- ARTICLE
======
Litmus Chaos Tests (CPU & Memory) in GKE (Google Kubernetes Engine)

Doddipalli Vamsy Reddy
Google Cloud - Community

--

Firstly, Why Chaos Tests? This is to build confidence and test reliability in ever growing large scale distributed software systems, the induction of simulated catastrophic events (Deletion/CPU Stress/Memory Stress .. ) that possibly happen in production environment.

Secondly, in the assumption of having knowledge of operating Google Kubernetes Engine (GKE), Litmus Chaos Tool (LitmusChaos) , Helm or Kubectl, the below testimonials have been illustrated.

We are going to test the reliability in GKE Clusters at Node level by doing CPU and Memory stress experiments. To attain this, we install LitmusChaos Center and Chaos Delegate inside the clusters.

Create GKE Cluster:

To create GKE Cluster, make sure billing is enabled to your project, enable Kubernetes Engine API’s and ensure you have available quota.

gcloud container clusters create <CLUSTER_NAME> --zone "us-central1-c" --machine-type "e2-custom-4-4096" --image-type "UBUNTU_CONTAINERD" --num-nodes "2" --node-locations "us-central1-c"

Connect to the installed cluster:

gcloud container clusters get-credentials <CLUSTER_NAME> --zone us-central1-c --project <PROJECT_NAME>

List Nodes and Namespaces details:

kubectl get nodes
kubectl get ns

Install Litmus ChaosCenter using either with Helm or Kubectl:

helm repo add litmuschaos https://litmuschaos.github.io/litmus-helm/
helm repo list
# You can use any of your convenient NameSpace
kubectl create ns litmus
helm install chaos litmuschaos/litmus --namespace=litmus

kubectl command to install Litmus ChaosCenter:

kubectl apply -f https://litmuschaos.github.io/litmus/2.12.0/litmus-2.12.0.yaml

We can verify the Litmus tool installation by

kubectl get pods -n litmus
kubectl get svc -n litmus

You should see litmusportal-frontend-service and other four dependent services running as pods.

Create a Google Cloud firewall rules for frontend-service and server-service to allow connections from internet to access Litmus ChaosCenter:

gcloud compute firewall-rules create <NAME_FRONTEND_SERVICE> --allow tcp:<TCP_PORT>
gcloud compute firewall-rules create <NAME_SERVER_SERVICE> --allow tcp:<FIRST_TCP_PORT>

The URL of Litmus ChaosCenter can be obtained from the below command. The output format will be like (example) http://172.17.0.3:31186

LITMUS_PORTAL_NAMESPACE=litmus
export NODE_NAME=$(kubectl -n $LITMUS_PORTAL_NAMESPACE get pod -l "component=litmusportal-frontend" -o=jsonpath='{.items[*].spec.nodeName}')
export EXTERNAL_IP=$(kubectl -n $LITMUS_PORTAL_NAMESPACE get nodes $NODE_NAME -o jsonpath='{.status.addresses[?(@.type=="ExternalIP")].address}')
export NODE_PORT=$(kubectl -n $LITMUS_PORTAL_NAMESPACE get -o jsonpath="{.spec.ports[0].nodePort}" services litmusportal-frontend-service)
======
- DATA EXCERPT
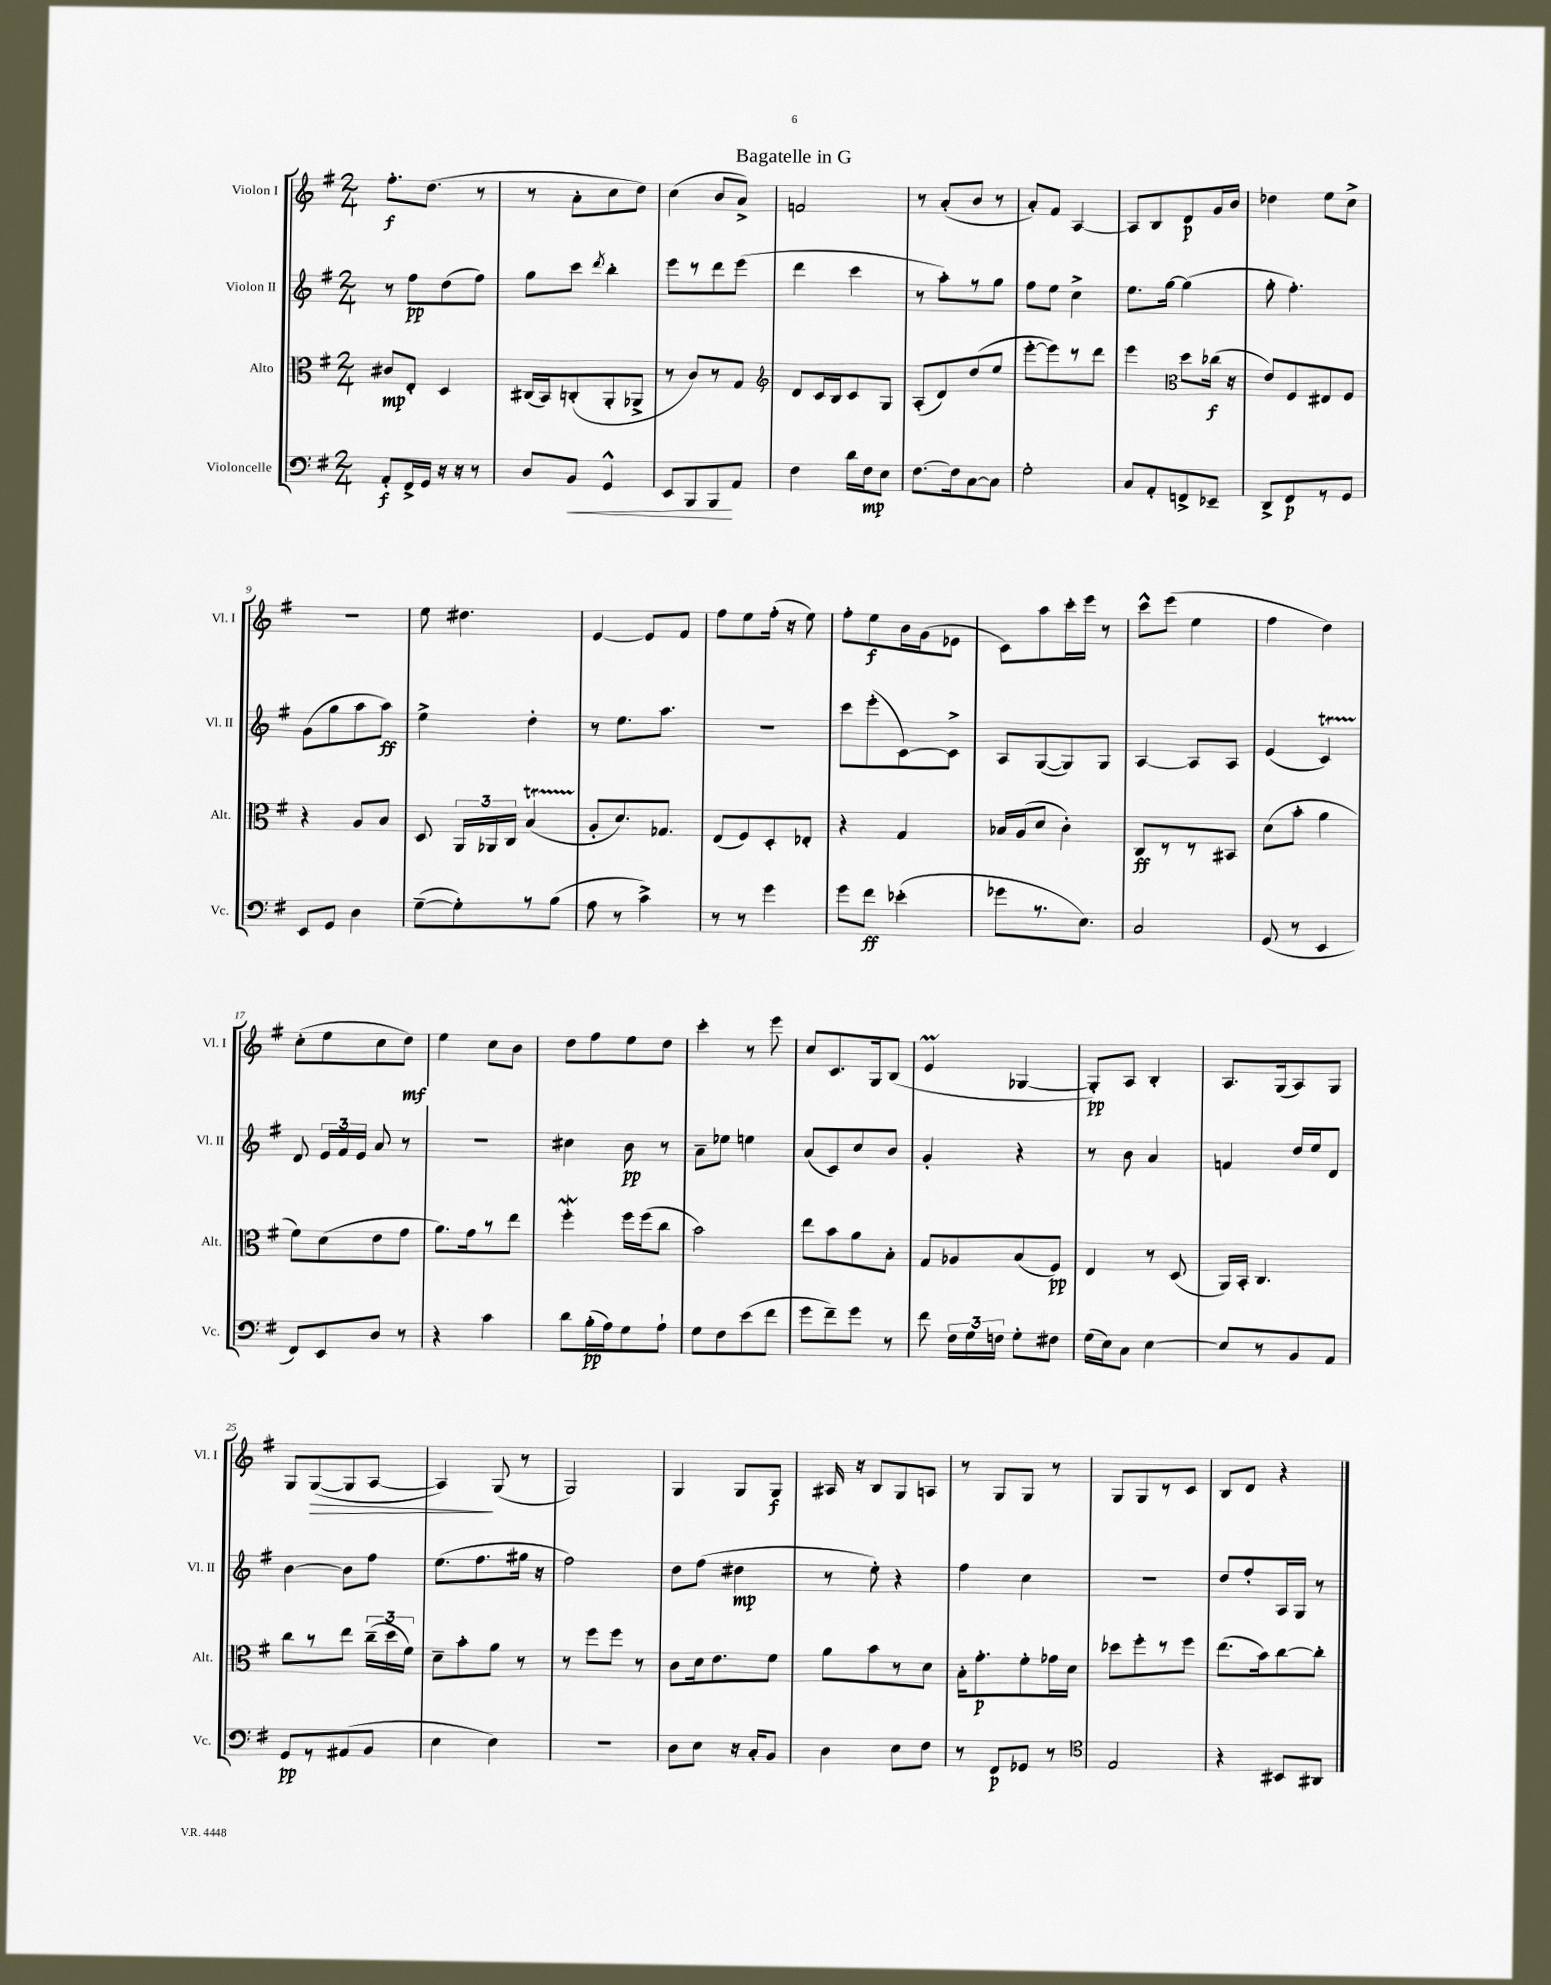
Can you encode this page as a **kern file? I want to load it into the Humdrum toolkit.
======
- TASK DETAILS
Duplicate the part of the Litmus chaos testing guide between "Secondly, in the" and "have been illustrated.", inclusive, word for word.

- EXPECTED ANSWER
Secondly, in the assumption of having knowledge of operating Google Kubernetes Engine (GKE), Litmus Chaos Tool (LitmusChaos) , Helm or Kubectl, the below testimonials have been illustrated.